Pr(>F) is considered as p-value.A p-value of 7.25e-12 indicates a very small, statistically significant result. The *** notation means the p-value is less than 0.001.

Since this p-value is below the standard 0.05 significance level, we would reject the null hypothesis and conclude that there is a statistically significant difference in UnitPrice across the CustomerID groups.

In summary:

The ANOVA p-value is 7.25e-12 This is extremely small and denotes high significance We would reject the null hypothesis at alpha = 0.05 The test indicates UnitPrice differs significantly based on CustomerID

Fisher’s test

# Fisher's test
cor.test(df$CustomerID, df$UnitPrice, method='pearson')
## 
##  Pearson's product-moment correlation
## 
## data:  df$CustomerID and df$UnitPrice
## t = -6.8528, df = 397922, p-value = 7.25e-12
## alternative hypothesis: true correlation is not equal to 0
## 95 percent confidence interval:
##  -0.013969481 -0.007756114
## sample estimates:
##        cor 
## -0.0108629

The correlation coefficient from the Fisher’s test is -0.0108629. This is a very small negative correlation.A correlation coefficient close to 0 (like -0.0108629) suggests a very weak linear relationship between the variables, and it’s unlikely that this relationship has practical significance.

Visualization:

boxplot(UnitPrice ~ CustomerID, data=df[1:100,])
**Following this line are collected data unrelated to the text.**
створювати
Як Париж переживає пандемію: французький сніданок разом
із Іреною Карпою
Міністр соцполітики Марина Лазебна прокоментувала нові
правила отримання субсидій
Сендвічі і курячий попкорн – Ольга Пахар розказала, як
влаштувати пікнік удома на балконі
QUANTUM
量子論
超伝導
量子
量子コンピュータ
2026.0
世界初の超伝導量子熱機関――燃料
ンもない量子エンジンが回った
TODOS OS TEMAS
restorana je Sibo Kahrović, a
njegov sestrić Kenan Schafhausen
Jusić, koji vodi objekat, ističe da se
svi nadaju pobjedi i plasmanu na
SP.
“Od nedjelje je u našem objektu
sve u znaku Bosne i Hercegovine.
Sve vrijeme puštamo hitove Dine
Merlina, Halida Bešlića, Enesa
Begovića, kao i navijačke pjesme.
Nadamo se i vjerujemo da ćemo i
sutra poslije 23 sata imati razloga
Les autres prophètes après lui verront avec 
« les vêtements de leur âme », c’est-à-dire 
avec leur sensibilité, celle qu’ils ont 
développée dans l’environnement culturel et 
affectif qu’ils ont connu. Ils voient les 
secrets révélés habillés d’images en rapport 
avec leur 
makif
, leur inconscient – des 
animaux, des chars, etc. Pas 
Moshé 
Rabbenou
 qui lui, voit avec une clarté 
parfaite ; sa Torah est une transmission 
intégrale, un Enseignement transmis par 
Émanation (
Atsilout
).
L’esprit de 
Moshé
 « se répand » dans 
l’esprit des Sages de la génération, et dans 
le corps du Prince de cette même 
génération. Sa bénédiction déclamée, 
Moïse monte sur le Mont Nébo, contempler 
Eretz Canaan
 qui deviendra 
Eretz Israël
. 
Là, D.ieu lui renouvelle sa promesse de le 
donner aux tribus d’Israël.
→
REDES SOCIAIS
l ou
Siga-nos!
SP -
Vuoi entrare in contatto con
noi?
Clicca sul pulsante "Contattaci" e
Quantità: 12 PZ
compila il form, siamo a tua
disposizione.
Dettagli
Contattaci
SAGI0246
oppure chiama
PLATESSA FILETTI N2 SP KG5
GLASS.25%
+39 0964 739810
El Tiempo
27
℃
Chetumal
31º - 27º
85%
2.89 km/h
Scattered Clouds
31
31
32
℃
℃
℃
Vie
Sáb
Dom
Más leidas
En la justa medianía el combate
In conclusion, the hypothesis test indicates the negligible correlation is not statistically significant, so we fail to reject the null hypothesis of no relationship between CustomerID and UnitPrice.

Here are the overall conclusions for the hypothesis testing on the Online Retail dataset:

Overall Conclusions

The hypothesis testing revealed a very small but statistically significant negative correlation between Quantity and UnitPrice, with a correlation coefficient of -0.003212563.

The test found no significant relationship between CustomerID and UnitPrice, with a negligible correlation coefficient of -0.0108629.